Copy out every line of the data below verbatim, leaving out the pictures.

- INFORMATION -
______

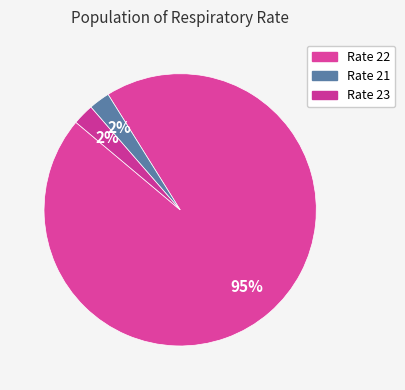

How many segments does this pie chart have?

3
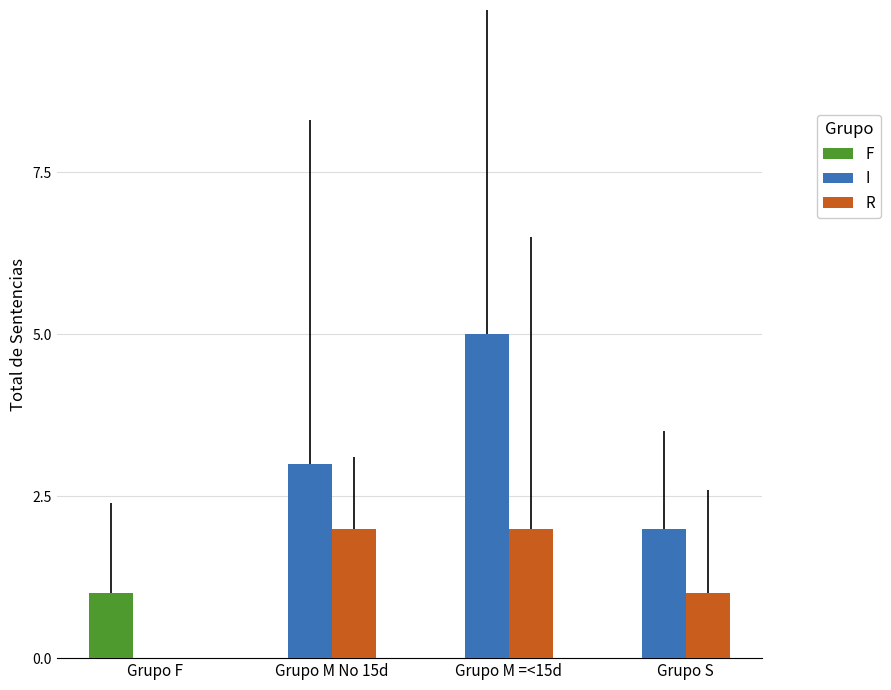

Rank the categories by I value from lowest to highest.

Grupo S, Grupo M No 15d, Grupo M =<15d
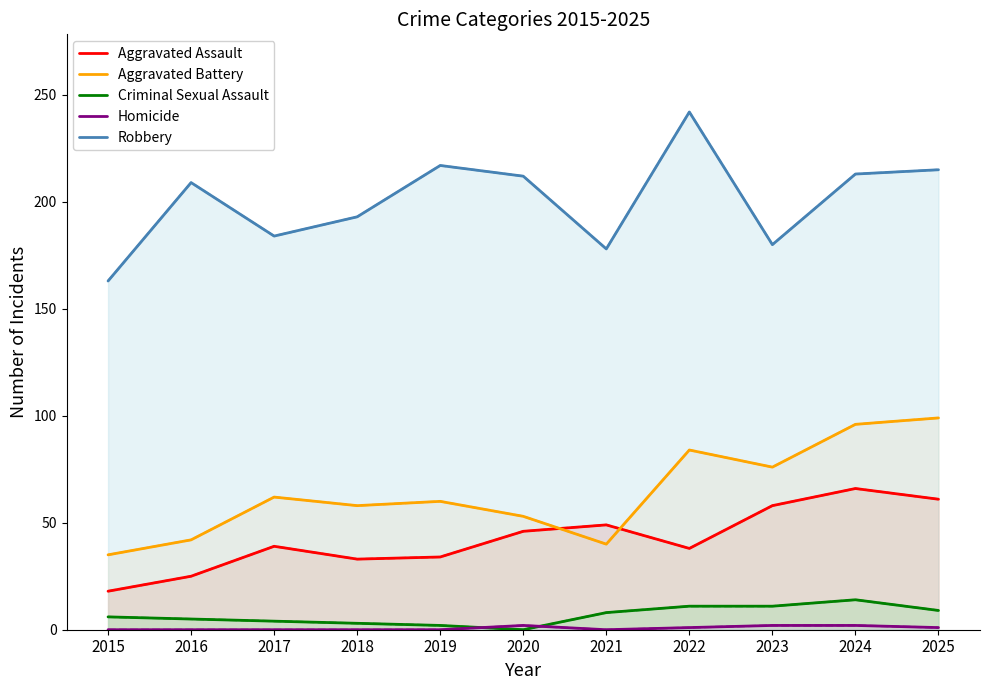

True or false: Robbery and Aggravated Assault intersect in this chart.

False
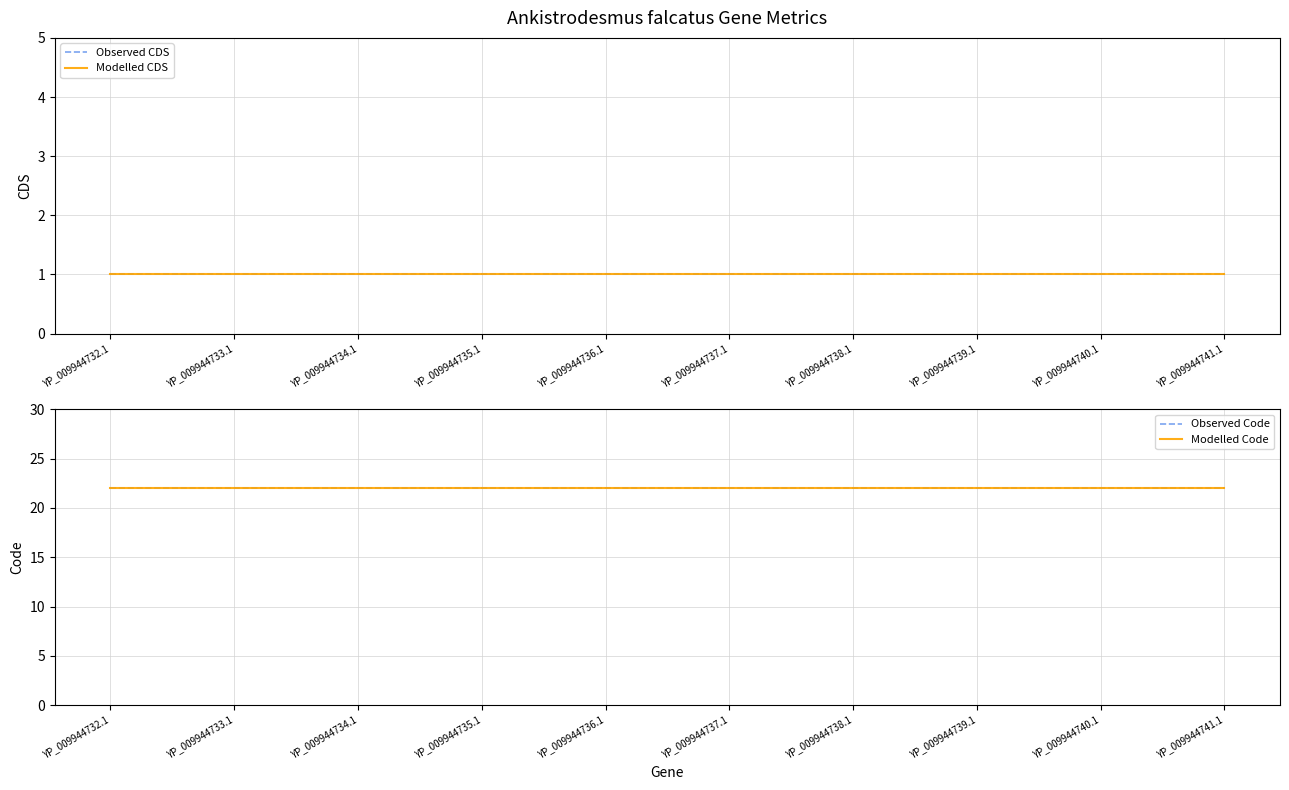

True or false: Observed Code and Observed CDS intersect in this chart.

False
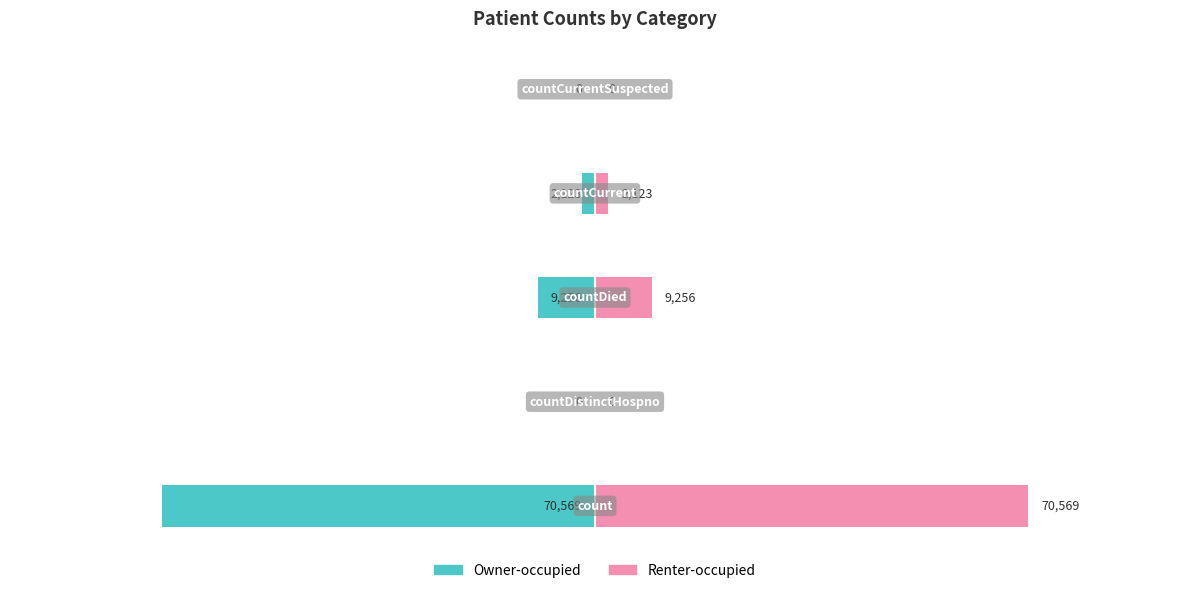

Which series has the widest spread of values?

Owner-occupied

______

- RESULT FOR THIS EXERCISE -
How many segments does this pie chart have?

3

Rank the categories by I value from lowest to highest.

Grupo S, Grupo M No 15d, Grupo M =<15d

True or false: Robbery and Aggravated Assault intersect in this chart.

False

True or false: Observed Code and Observed CDS intersect in this chart.

False

Which series has the widest spread of values?

Owner-occupied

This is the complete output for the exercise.